Packing up Florence's love letters to be donated to the Lesbian Herstory Archives meant peering into my mother's secret heart, the one that each of our parents have or had, where they loved and lost and yearned and romanced and dreamed.
Florence, late in life, had somehow unshackled herself from shadows she did not belong in and had flung herself into the arms of women for the chance to dance, wildly happy, to foxtrots and waltzes.
As I shifted through that overflowing file soon to be catalogued for future researchers and students of women's lives, I read proof of her comings and goings and her many attempts to make love last longer than a Benny Goodman song. Every broken-heart ballad became a documentary of her crash and burns after leaps of faiths. And every love song became a wild wish when you blow out the candles.

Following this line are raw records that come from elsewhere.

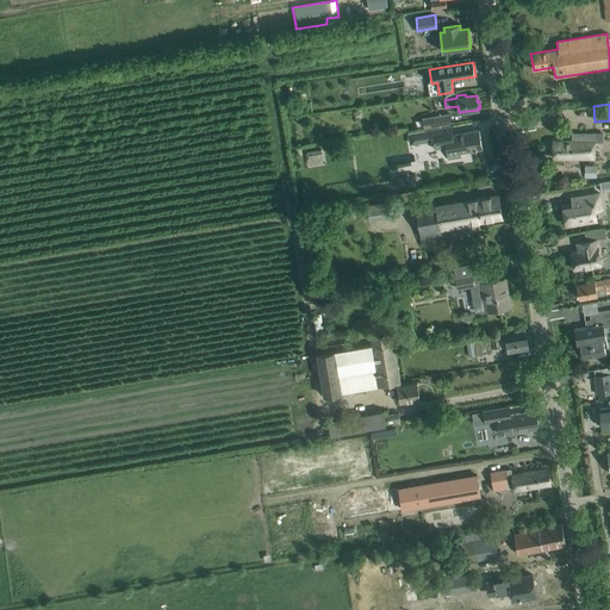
[(449,113),(434,116),(436,128),(450,125),(449,113)]
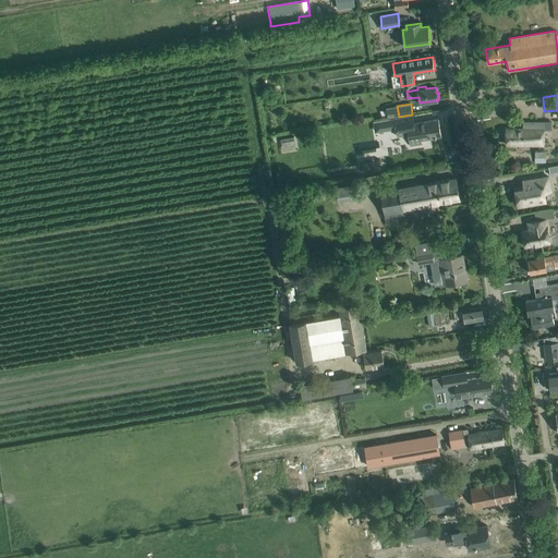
[(388,118),(374,120),(376,131),(396,128),(397,136),(408,134),(410,146),(422,144),(421,140),(431,137),(441,136),(438,119),(427,121),(414,123),(412,114),(399,117),(388,118)]
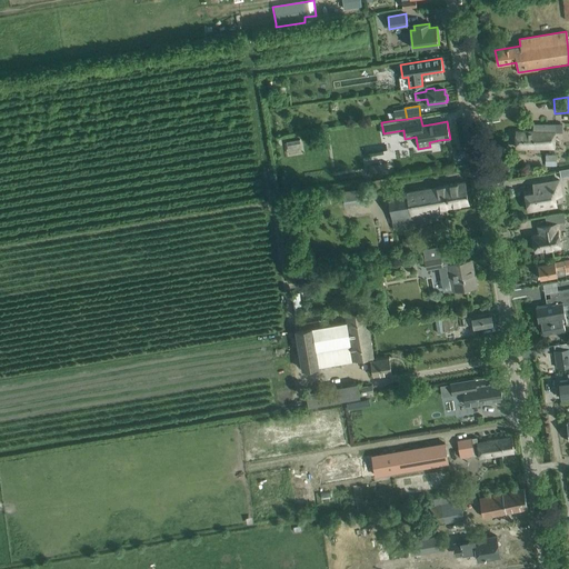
[(555,147),(553,131),(562,131),(562,125),(535,125),(535,131),(516,131),(516,148),(555,147)]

I could only think then that her efforts had been a role model of how to succeed at failure. Love had not worked for her and so often love had not worked for me.
But, as the Mariner pointed out one day, in baseball, the really great hitters fail 70 percent of the time. These guys, getting multi-million dollar contracts, were literally failing into success.

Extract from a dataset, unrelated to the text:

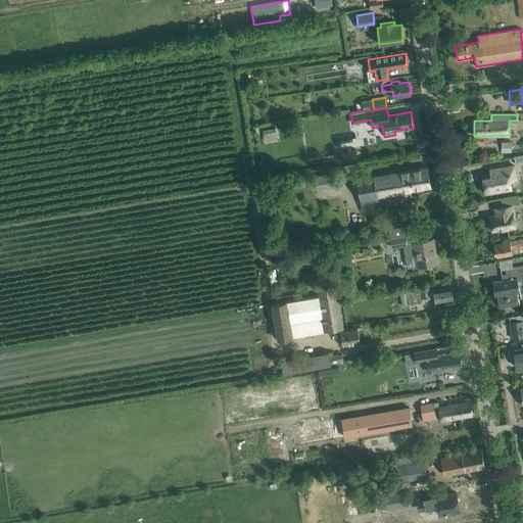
[(354,149),(337,152),(338,161),(355,158),(354,149)]
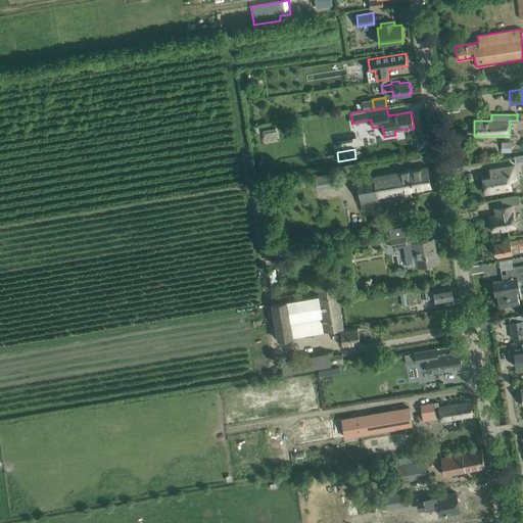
[(405,192),(431,187),(427,167),(357,180),(362,210),(406,202),(405,192)]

I didn't remember that as I tried to capture the perfect picture of "Surprise! It's Our Anniversary Roses a day early because you're home sick!"
Nothing worked.
So I had to accept that only I would know how the flowers illustrated the house with three years of joy and beauty and were a portrait of that unique private connection, filled with our own wildly happy dancing.
We found each other so late in our own lives, after failing so many times. What, in that first date, which just happened to have been the same date of my parent's wedding anniversary which led to a marriage that could be called a complete failure, what was it in those five hours of talking, arguing, eating, arguing, eating again that coaxed us to, once again, leap?